Фурманов перевел взгляд на Чапаева.
- Орел, - сказал он, - только смотреть за ним надо. Г-говорят, заносит
его часто. Но б-бойцы его любят. П-понимают его.
Он кивнул на притихшую площадь, над которой разносились слова Чапаева:
- Только бы дело свое не посрамить - то-то оно, дело-то!... Как есть
одному без другого никак не устоять... А ежели у вас кисель пойдет - какая
она будет война?.. Надо, значит, идти - вот и весь сказ, такая моя
командирская зарука... А сейчас комиссар говорить будет.
Чапаев отошел от ограждения.
- Давай теперь ты, Петька, - громко велел он.
Я подошел к ограждению.
Было тяжело смотреть на этих людей и представлять себе мрачные маршруты
их судеб. Они были обмануты с детства, и, в сущности, для них ничего не
изменилось из-за того, что теперь их обманывали по-другому, но топорность,
издевательская примитивность этих обманов - и старых, и новых - поистине
была бесчеловечна. Чувства и мысли стоящих на площади были так же уродливы,
как надетое на них тряпье, и даже умирать они уходили, провожаемые глупой
клоунадой случайных людей. Но, подумал я, разве дело со мной обстоит иначе?
Если я точно так же не понимаю - или, что еще хуже, думаю, что понимаю -
природу управляющих моей жизнью сил, то чем я лучше пьяного пролетария,
которого отправляют помирать за слово "интернационал"? Тем, что я читал
Гоголя, Гегеля и еще какого-нибудь Герцена? Смешно подумать.
Однако надо было что-то сказать.
- Товарищи рабочие! - крикнул я. - Ваш комиссар товарищ Фурманов
попросил меня быть покороче, потому что сейчас уже начнется посадка. Я
думаю, что у нас еще будет время для бесед, а сейчас скажу вам только о том,
что переполняет огнем все мое сердце. Сегодня, товарищи, я видел Ленина!
Ура!
А жизнь - она бывает даже более фантастична:
В самом знаменитом эпизоде кинофильма "Чапаев" - психическая атака каппелевцев - есть сцена, в которой нелепые обормоты в неуставной одежде бегут в панике с холма при виде стройных офицерских рядов:
Это Самарский рабочий полк. Эпизод на самом деле имел место быть, только был еще более нелепым. Даже Фурманов, описывая его в своей книге, сгладил углы, чтобы не словить обвинения в излишней карикатурности.

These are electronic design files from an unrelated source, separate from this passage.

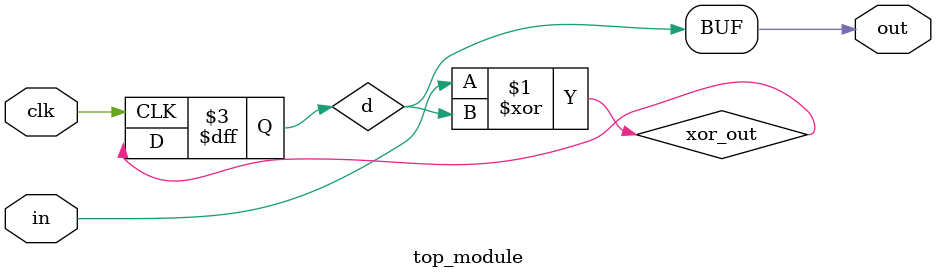
<source format=sv>
module top_module (
    input clk,
    input in,
    output logic out
);

    // Create a 2-input XOR gate
    wire xor_out;
    assign xor_out = in ^ out;
    
    // Create a D flip-flop
    reg d;
    always @(posedge clk)
        d <= xor_out;
    
    // Assign the output of the flip-flop to 'out'
    assign out = d;
    
endmodule

</source>
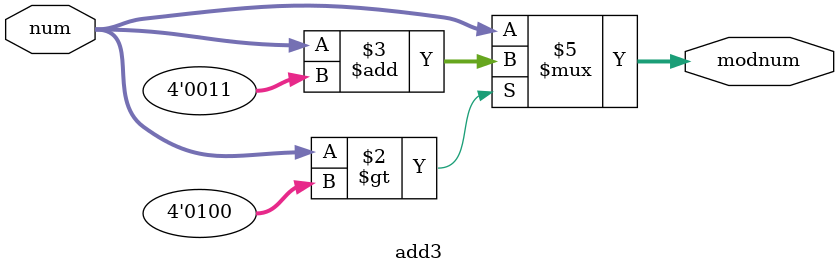
<source format=sv>
`timescale 1ns / 1ps


module add3(
    input [3:0] num,
    output reg [3:0] modnum
    );
    
    always @* begin
    if (num[3:0] > 4'b0100)  
        modnum[3:0] = num[3:0] + 4'b0011;
    else
        modnum[3:0] = num[3:0];
    end
        
endmodule

</source>
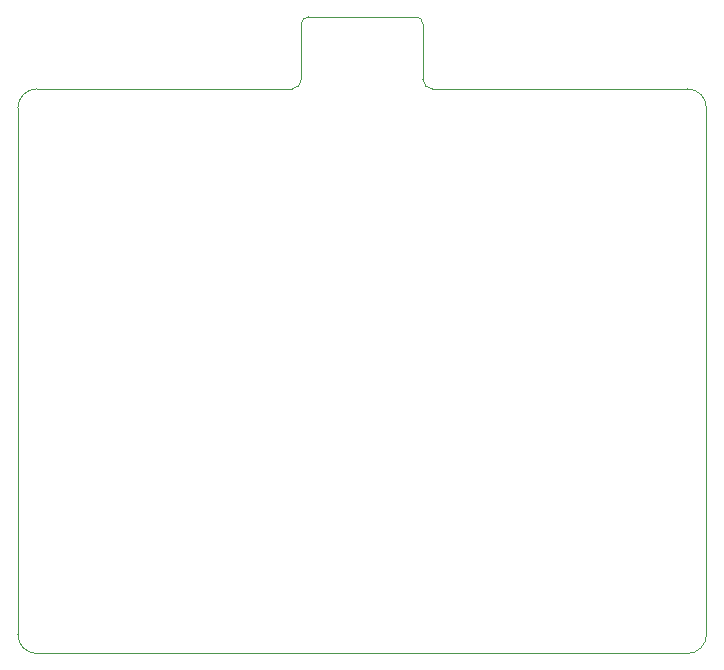
<source format=gbr>
%TF.GenerationSoftware,KiCad,Pcbnew,(5.1.9-1-g591a07d2d9)-1*%
%TF.CreationDate,2021-07-28T01:57:03-06:00*%
%TF.ProjectId,keyboard-layout,6b657962-6f61-4726-942d-6c61796f7574,rev?*%
%TF.SameCoordinates,Original*%
%TF.FileFunction,Profile,NP*%
%FSLAX46Y46*%
G04 Gerber Fmt 4.6, Leading zero omitted, Abs format (unit mm)*
G04 Created by KiCad (PCBNEW (5.1.9-1-g591a07d2d9)-1) date 2021-07-28 01:57:03*
%MOMM*%
%LPD*%
G01*
G04 APERTURE LIST*
%TA.AperFunction,Profile*%
%ADD10C,0.100000*%
%TD*%
G04 APERTURE END LIST*
D10*
X82700000Y-81300000D02*
X84200000Y-81300000D01*
X84200000Y-129100000D02*
X82700000Y-129100000D01*
X136300000Y-81300000D02*
X137800000Y-81300000D01*
X136300000Y-129100000D02*
X137800000Y-129100000D01*
X114800000Y-75200000D02*
X105700000Y-75200000D01*
X114800000Y-75200000D02*
G75*
G02*
X115400000Y-75800000I0J-600000D01*
G01*
X115400000Y-80500000D02*
X115400000Y-75800000D01*
X116500000Y-81300000D02*
X116200000Y-81300000D01*
X104300000Y-81300000D02*
X104000000Y-81300000D01*
X105100000Y-80500000D02*
X105100000Y-75800000D01*
X105100000Y-75800000D02*
G75*
G02*
X105700000Y-75200000I600000J0D01*
G01*
X81100000Y-82900000D02*
X81100000Y-127500000D01*
X104000000Y-81300000D02*
X84200000Y-81300000D01*
X136300000Y-129100000D02*
X84200000Y-129100000D01*
X139400000Y-82900000D02*
X139400000Y-127500000D01*
X116500000Y-81300000D02*
X136300000Y-81300000D01*
X139400000Y-127500000D02*
G75*
G02*
X137800000Y-129100000I-1600000J0D01*
G01*
X82700000Y-129100000D02*
G75*
G02*
X81100000Y-127500000I0J1600000D01*
G01*
X137800000Y-81300000D02*
G75*
G02*
X139400000Y-82900000I0J-1600000D01*
G01*
X81100000Y-82900000D02*
G75*
G02*
X82700000Y-81300000I1600000J0D01*
G01*
X105100000Y-80500000D02*
G75*
G02*
X104300000Y-81300000I-800000J0D01*
G01*
X116200000Y-81300000D02*
G75*
G02*
X115400000Y-80500000I0J800000D01*
G01*
M02*

</source>
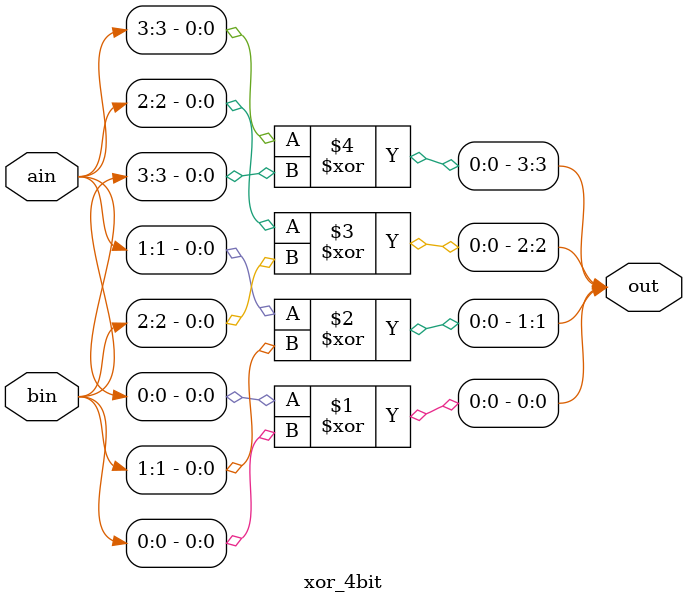
<source format=v>
module xor_4bit (
	output [3:0] out,
	input [3:0] ain,
	input [3:0] bin
);

	xor (out[0], ain[0], bin[0]);
	xor (out[1], ain[1], bin[1]);
	xor (out[2], ain[2], bin[2]);
	xor (out[3], ain[3], bin[3]);

endmodule
</source>
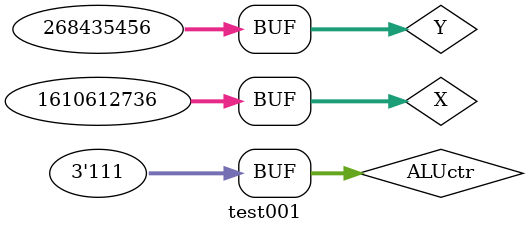
<source format=v>
`timescale 1ns / 1ps


module test001;

	// Inputs
	reg [31:0] X;
	reg [31:0] Y;
	reg [2:0] ALUctr;

	// Outputs
	wire [31:0] R;
	wire Overflow;
	wire Zero;

	// Instantiate the Unit Under Test (UUT)
	ALU uut (
		.X(X), 
		.Y(Y), 
		.ALUctr(ALUctr), 
		.R(R), 
		.Overflow(Overflow), 
		.Zero(Zero)
	);

	initial begin
		// Initialize Inputs
		X = 0;
		Y = 0;
		ALUctr = 0;

		// Wait 100 ns for global reset to finish
		#100;
        
		// Add stimulus here
		X = 0;
		Y = 0;
		ALUctr = 0;

		// Wait 100 ns for global reset to finish
		#50;
        
		// Add stimulus here
		#30;
		X=32'h80000000;
		Y=32'hf0000000;
		ALUctr=3'b001;
		
		#30;
		X=32'h80000000;
		Y=32'hf0000000;
		ALUctr=3'b000;
		
		#30;
		X=32'h80000000;
		Y=32'h10000000;
		ALUctr=3'b101;
		
		#30
		X=32'h80000000;
		Y=32'h10000000;
		ALUctr=3'b100;
		
		#30;
		X=32'h90000000;
		Y=32'ha0000000;
		ALUctr=3'b010;
		
		#30;
		X=32'h80000000;
		Y=32'ha0000000;
		ALUctr=3'b110;
		
		#30;
		X=32'h80000000;
		Y=32'h10000000;
		ALUctr=3'b110;
		
		#30;
		X=32'h80000000;
		Y=32'h10000000;
		ALUctr=3'b111;
		
		#30;
		X=32'h60000000;
		Y=32'h10000000;
		ALUctr=3'b111;//·Ö¿ª·ÂÕæ£¬Ò»´Î×î¶àÈÝÄÉÆß¸ö!!		
	
	end
      
endmodule


</source>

Полк на самом деле не драпанул, а проспал атаку белых - те спокойно прошли мимо позиции на холмах, с которой идеально просматривалась вся местность вокруг. Проспали белых в прямом смысле слова и останавливали атаку противника другие люди.
Самарский рабочий полк был набран весной 1919 года по "профсоюзной мобилизации", когда гребли по сусекам неликвид, лишь бы заткнуть бреши на Восточном фронте. В полк удалось набрать около 300 человек. На первом построении полка при команде: "строевые, три шага вперед", вперед вышло 20 человек. Сколиоз, плоскостопие и косоглазие в Самарском рабочем полку за пороки не считались. Обмундирование почти всем пришлось не по размеру. При торжественном параде в Самаре, на котором Троцкий провожал полки на битву с Колчаком, Самарский рабочий полк от позора убрали в первую (дальнюю) линию оцепления.
При выступлении на фронт Самарский рабочий полк влили в качестве 3-го батальона в 220-й Иваново-Вознесенский стрелковый полк, где комполка Мухин самарцев иначе как "уродами" не называл.
В походном и бытовом плане пришитый батальон представлял собой более чем плачевное зрелище, но в бою вел себя храбро - бойцы тупо не понимали что происходит, позиций не сдавали, стреляли в заданном направлении и несли нелепые потери.
Реальное, описанное Фурмановым сражение происходило под Бугульмой. Накануне замеса Самарский рабочий полк (он же 3-й батальон 220-го полка) совершил длительный плоскостопый марш по пересеченной местности. Бойцы поголовно сбили ноги, страшно измучились и потеряли где-то в обозах свою кухню. Заняв позиции за холмами, полк выставил на их вершинах боевое охранение, которое проверил сам Чапаев. Как только Чапаев уехал, бойцы доели крошки из карманов и тут же уснули мертвым сном. Не мог уснуть только один боец охранения - слишком сильно болели мозоли. Он сидел на гребне холма, тер ноги и смотрел на поле.
Беда была в том, что у бойца зрение было -9,5, а очки ему нашлись только на -6 и одно из стекол было треснуто.
Этим единственным дозорным полка был будущий академик АН СССР Михаил Николаевич Тихомиров, который оставил замечательные воспоминания "Самара в моей жизни (1919-1923 гг.)", Издательство "Самарский университет", 1994.